#### To-do item
Return all the data exactly, keeping the pictures out.

[Excerpts from a dataset]
- - - - -

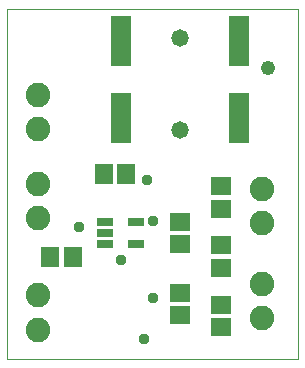
<source format=gts>
G75*
%MOIN*%
%OFA0B0*%
%FSLAX24Y24*%
%IPPOS*%
%LPD*%
%AMOC8*
5,1,8,0,0,1.08239X$1,22.5*
%
%ADD10C,0.0000*%
%ADD11C,0.0820*%
%ADD12R,0.0592X0.0671*%
%ADD13R,0.0671X0.0592*%
%ADD14R,0.0552X0.0297*%
%ADD15R,0.0710X0.1655*%
%ADD16C,0.0580*%
%ADD17C,0.0480*%
%ADD18C,0.0378*%
D10*
X000100Y000100D02*
X000100Y011785D01*
X009785Y011785D01*
X009785Y000100D01*
X000100Y000100D01*
D11*
X001124Y001085D03*
X001124Y002225D03*
X001124Y004810D03*
X001124Y005950D03*
X001124Y007778D03*
X001124Y008918D03*
X008604Y005768D03*
X008604Y004628D03*
X008604Y002603D03*
X008604Y001463D03*
D12*
X004057Y006273D03*
X003309Y006273D03*
X002285Y003517D03*
X001537Y003517D03*
D13*
X005848Y003931D03*
X005848Y004679D03*
X007226Y005112D03*
X007226Y005860D03*
X007226Y003891D03*
X007226Y003143D03*
X007226Y001923D03*
X007226Y001175D03*
X005848Y001569D03*
X005848Y002317D03*
D14*
X004391Y003931D03*
X004391Y004679D03*
X003368Y004679D03*
X003368Y004305D03*
X003368Y003931D03*
D15*
X003880Y008143D03*
X003880Y010702D03*
X007817Y010702D03*
X007817Y008143D03*
D16*
X005848Y007750D03*
X005848Y010801D03*
D17*
X008801Y009817D03*
D18*
X004765Y006076D03*
X004962Y004698D03*
X003880Y003419D03*
X004962Y002139D03*
X004667Y000761D03*
X002502Y004502D03*
M02*

</source>
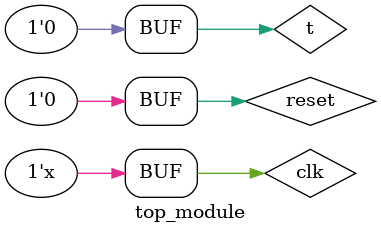
<source format=v>
module top_module ();
    reg clk,reset,t;
    wire q;
    tff dut(clk,reset,t,q);
    always #5 clk=~clk;
    initial begin 
        clk=0;reset=1;
        #10 reset=0;t=1;
        #10 t=0;
    end
endmodule

</source>
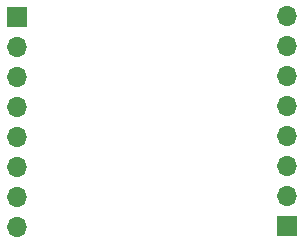
<source format=gbs>
G04 #@! TF.GenerationSoftware,KiCad,Pcbnew,8.0.1*
G04 #@! TF.CreationDate,2024-04-21T16:22:43+01:00*
G04 #@! TF.ProjectId,lora_adapter,6c6f7261-5f61-4646-9170-7465722e6b69,rev?*
G04 #@! TF.SameCoordinates,Original*
G04 #@! TF.FileFunction,Soldermask,Bot*
G04 #@! TF.FilePolarity,Negative*
%FSLAX46Y46*%
G04 Gerber Fmt 4.6, Leading zero omitted, Abs format (unit mm)*
G04 Created by KiCad (PCBNEW 8.0.1) date 2024-04-21 16:22:43*
%MOMM*%
%LPD*%
G01*
G04 APERTURE LIST*
%ADD10O,1.700000X1.700000*%
%ADD11R,1.700000X1.700000*%
G04 APERTURE END LIST*
D10*
X91440000Y-88773000D03*
X91440000Y-91313000D03*
X91440000Y-93853000D03*
X91440000Y-96393000D03*
X91440000Y-98933000D03*
X91440000Y-101473000D03*
X91440000Y-104013000D03*
D11*
X91440000Y-106553000D03*
X68580000Y-88900000D03*
D10*
X68580000Y-91440000D03*
X68580000Y-93980000D03*
X68580000Y-96520000D03*
X68580000Y-99060000D03*
X68580000Y-101600000D03*
X68580000Y-104140000D03*
X68580000Y-106680000D03*
M02*

</source>
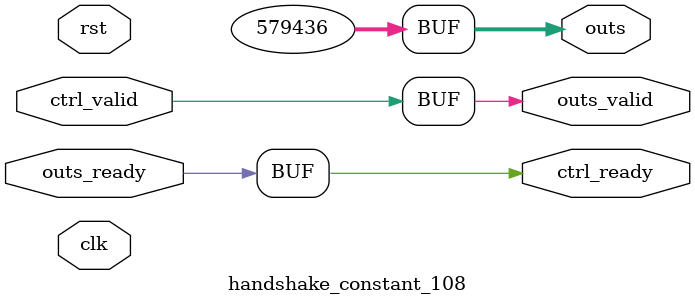
<source format=v>
`timescale 1ns / 1ps
module handshake_constant_108 #(
  parameter DATA_WIDTH = 32  // Default set to 32 bits
) (
  input                       clk,
  input                       rst,
  // Input Channel
  input                       ctrl_valid,
  output                      ctrl_ready,
  // Output Channel
  output [DATA_WIDTH - 1 : 0] outs,
  output                      outs_valid,
  input                       outs_ready
);
  assign outs       = 21'b010001101011101101100;
  assign outs_valid = ctrl_valid;
  assign ctrl_ready = outs_ready;

endmodule

</source>
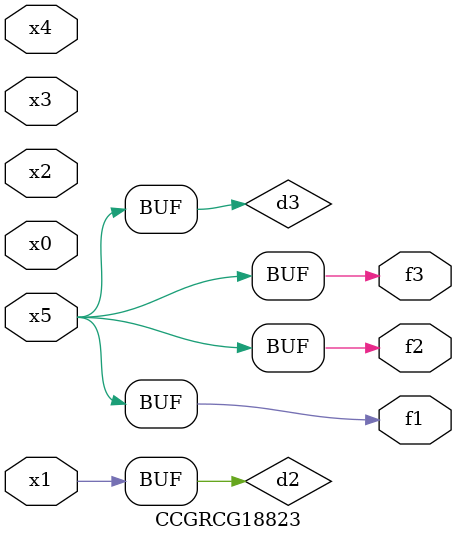
<source format=v>
module CCGRCG18823(
	input x0, x1, x2, x3, x4, x5,
	output f1, f2, f3
);

	wire d1, d2, d3;

	not (d1, x5);
	or (d2, x1);
	xnor (d3, d1);
	assign f1 = d3;
	assign f2 = d3;
	assign f3 = d3;
endmodule

</source>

- - - - -

#### Answer box
<source format=gts>
G75*
%MOIN*%
%OFA0B0*%
%FSLAX24Y24*%
%IPPOS*%
%LPD*%
%AMOC8*
5,1,8,0,0,1.08239X$1,22.5*
%
%ADD10C,0.0000*%
%ADD11C,0.0820*%
%ADD12R,0.0592X0.0671*%
%ADD13R,0.0671X0.0592*%
%ADD14R,0.0552X0.0297*%
%ADD15R,0.0710X0.1655*%
%ADD16C,0.0580*%
%ADD17C,0.0480*%
%ADD18C,0.0378*%
D10*
X000100Y000100D02*
X000100Y011785D01*
X009785Y011785D01*
X009785Y000100D01*
X000100Y000100D01*
D11*
X001124Y001085D03*
X001124Y002225D03*
X001124Y004810D03*
X001124Y005950D03*
X001124Y007778D03*
X001124Y008918D03*
X008604Y005768D03*
X008604Y004628D03*
X008604Y002603D03*
X008604Y001463D03*
D12*
X004057Y006273D03*
X003309Y006273D03*
X002285Y003517D03*
X001537Y003517D03*
D13*
X005848Y003931D03*
X005848Y004679D03*
X007226Y005112D03*
X007226Y005860D03*
X007226Y003891D03*
X007226Y003143D03*
X007226Y001923D03*
X007226Y001175D03*
X005848Y001569D03*
X005848Y002317D03*
D14*
X004391Y003931D03*
X004391Y004679D03*
X003368Y004679D03*
X003368Y004305D03*
X003368Y003931D03*
D15*
X003880Y008143D03*
X003880Y010702D03*
X007817Y010702D03*
X007817Y008143D03*
D16*
X005848Y007750D03*
X005848Y010801D03*
D17*
X008801Y009817D03*
D18*
X004765Y006076D03*
X004962Y004698D03*
X003880Y003419D03*
X004962Y002139D03*
X004667Y000761D03*
X002502Y004502D03*
M02*

</source>
<source format=v>
module top_module ();
    reg clk,reset,t;
    wire q;
    tff dut(clk,reset,t,q);
    always #5 clk=~clk;
    initial begin 
        clk=0;reset=1;
        #10 reset=0;t=1;
        #10 t=0;
    end
endmodule

</source>
<source format=gbs>
G04 #@! TF.GenerationSoftware,KiCad,Pcbnew,8.0.1*
G04 #@! TF.CreationDate,2024-04-21T16:22:43+01:00*
G04 #@! TF.ProjectId,lora_adapter,6c6f7261-5f61-4646-9170-7465722e6b69,rev?*
G04 #@! TF.SameCoordinates,Original*
G04 #@! TF.FileFunction,Soldermask,Bot*
G04 #@! TF.FilePolarity,Negative*
%FSLAX46Y46*%
G04 Gerber Fmt 4.6, Leading zero omitted, Abs format (unit mm)*
G04 Created by KiCad (PCBNEW 8.0.1) date 2024-04-21 16:22:43*
%MOMM*%
%LPD*%
G01*
G04 APERTURE LIST*
%ADD10O,1.700000X1.700000*%
%ADD11R,1.700000X1.700000*%
G04 APERTURE END LIST*
D10*
X91440000Y-88773000D03*
X91440000Y-91313000D03*
X91440000Y-93853000D03*
X91440000Y-96393000D03*
X91440000Y-98933000D03*
X91440000Y-101473000D03*
X91440000Y-104013000D03*
D11*
X91440000Y-106553000D03*
X68580000Y-88900000D03*
D10*
X68580000Y-91440000D03*
X68580000Y-93980000D03*
X68580000Y-96520000D03*
X68580000Y-99060000D03*
X68580000Y-101600000D03*
X68580000Y-104140000D03*
X68580000Y-106680000D03*
M02*

</source>
<source format=v>
`timescale 1ns / 1ps
module handshake_constant_108 #(
  parameter DATA_WIDTH = 32  // Default set to 32 bits
) (
  input                       clk,
  input                       rst,
  // Input Channel
  input                       ctrl_valid,
  output                      ctrl_ready,
  // Output Channel
  output [DATA_WIDTH - 1 : 0] outs,
  output                      outs_valid,
  input                       outs_ready
);
  assign outs       = 21'b010001101011101101100;
  assign outs_valid = ctrl_valid;
  assign ctrl_ready = outs_ready;

endmodule

</source>
<source format=v>
module CCGRCG18823(
	input x0, x1, x2, x3, x4, x5,
	output f1, f2, f3
);

	wire d1, d2, d3;

	not (d1, x5);
	or (d2, x1);
	xnor (d3, d1);
	assign f1 = d3;
	assign f2 = d3;
	assign f3 = d3;
endmodule

</source>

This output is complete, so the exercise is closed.